(Source extract begins)

The present disclosure relates to the technical field of solar cells, and more particularly, to a solar cell and a preparation method thereof, and a photovoltaic module.

With the rapid development of the photovoltaic industry, performance and efficiency requirements for solar cells in both domestic and international markets continue to rise. Industry manufacturers are focusing on research and development of high-efficiency cells. TOPCon (Tunnel Oxide Passivated Contact) cells can improve surface passivation performance of the cells and reduce a metal contact recombination current by sequentially preparing an ultra-thin tunneling oxide and a doped polysilicon layer on a back surface of a silicon substrate, which effectively improves an open-circuit voltage and a short-circuit current of the cells. In recent years, the market share of the TOPCon cells has grown rapidly, and has gradually surpassed PERC cells to become the mainstream technology of the solar cells.

The back surface of the TOPCon cell is formed with a tunneling and passivation contact structure formed by a tunneling oxide layer and a doping polysilicon layer, thereby the efficiency of the cell is significantly improved. A larger thickness of the doped polysilicon on the back surface causes a larger burn-through window of a metal-resistant slurry, but also causes a higher parasitic absorption. Therefore, one of the efficiency improvement schemes for the TOPCon cell is to dispose Poly finger structure on the back surface to reduce or completely remove the thickness of the doped polysilicon in a non-metal region, and reduce parasitic absorption of long wave band on the back surface. Therefore, it is necessary to control the thickness of the polysilicon in both metal and non-metal regions.

If the doped polysilicon on the metal region of the back surface is too thin, the slurry penetrates the doped polysilicon during sintering, and thus will destroy the bottom tunneling oxide layer, resulting in a poor passivation effect and a low cell efficiency. If the doped polysilicon on the non-metal region of the back surface is too thick, the parasitic absorption is high and the cell efficiency is low. If the doped polysilicon on the non-metal region is too thin, the field passivation effect is poor and the cell efficiency is low. Presently, the thickness of the doped polysilicon layer on the back surface of the mass-produced TOPCon cells is generally between 100 nm to 150 nm, which is mainly limited by the sintering window of the slurry and thus cannot be thinner any more.

Therefore, with respect to the above technical problems, it is necessary to provide a solar cell and a preparation method thereof.

A purpose of the present disclosure is to provide a solar cell and a preparation method thereof to balance the passivation effect and the reduction of parasitic absorption, and significantly improve the cell efficiency and double-side ratio while improving the technology window.

(Source extract ends)

Set down everything in the solar cell passage from "Therefore, with respect" down to "the technology window.", word for word.

(Extracted material begins)

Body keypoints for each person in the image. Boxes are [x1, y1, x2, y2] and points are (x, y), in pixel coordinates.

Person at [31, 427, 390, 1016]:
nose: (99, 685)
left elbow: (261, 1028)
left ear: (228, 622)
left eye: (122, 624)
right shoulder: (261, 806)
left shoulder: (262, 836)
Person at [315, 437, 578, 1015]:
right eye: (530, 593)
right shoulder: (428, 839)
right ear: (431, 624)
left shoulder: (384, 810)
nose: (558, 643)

(Extracted material ends)
(Extracted material begins)

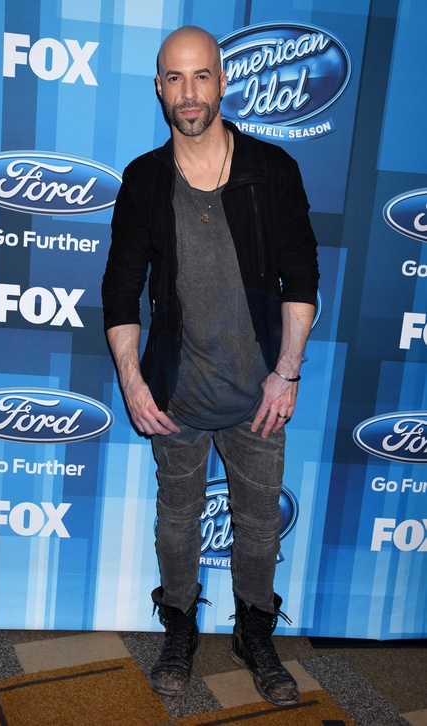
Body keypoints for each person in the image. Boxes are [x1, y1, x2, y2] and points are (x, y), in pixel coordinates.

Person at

(Extracted material ends)

Worked solution >>
Therefore, with respect to the above technical problems, it is necessary to provide a solar cell and a preparation method thereof.

A purpose of the present disclosure is to provide a solar cell and a preparation method thereof to balance the passivation effect and the reduction of parasitic absorption, and significantly improve the cell efficiency and double-side ratio while improving the technology window.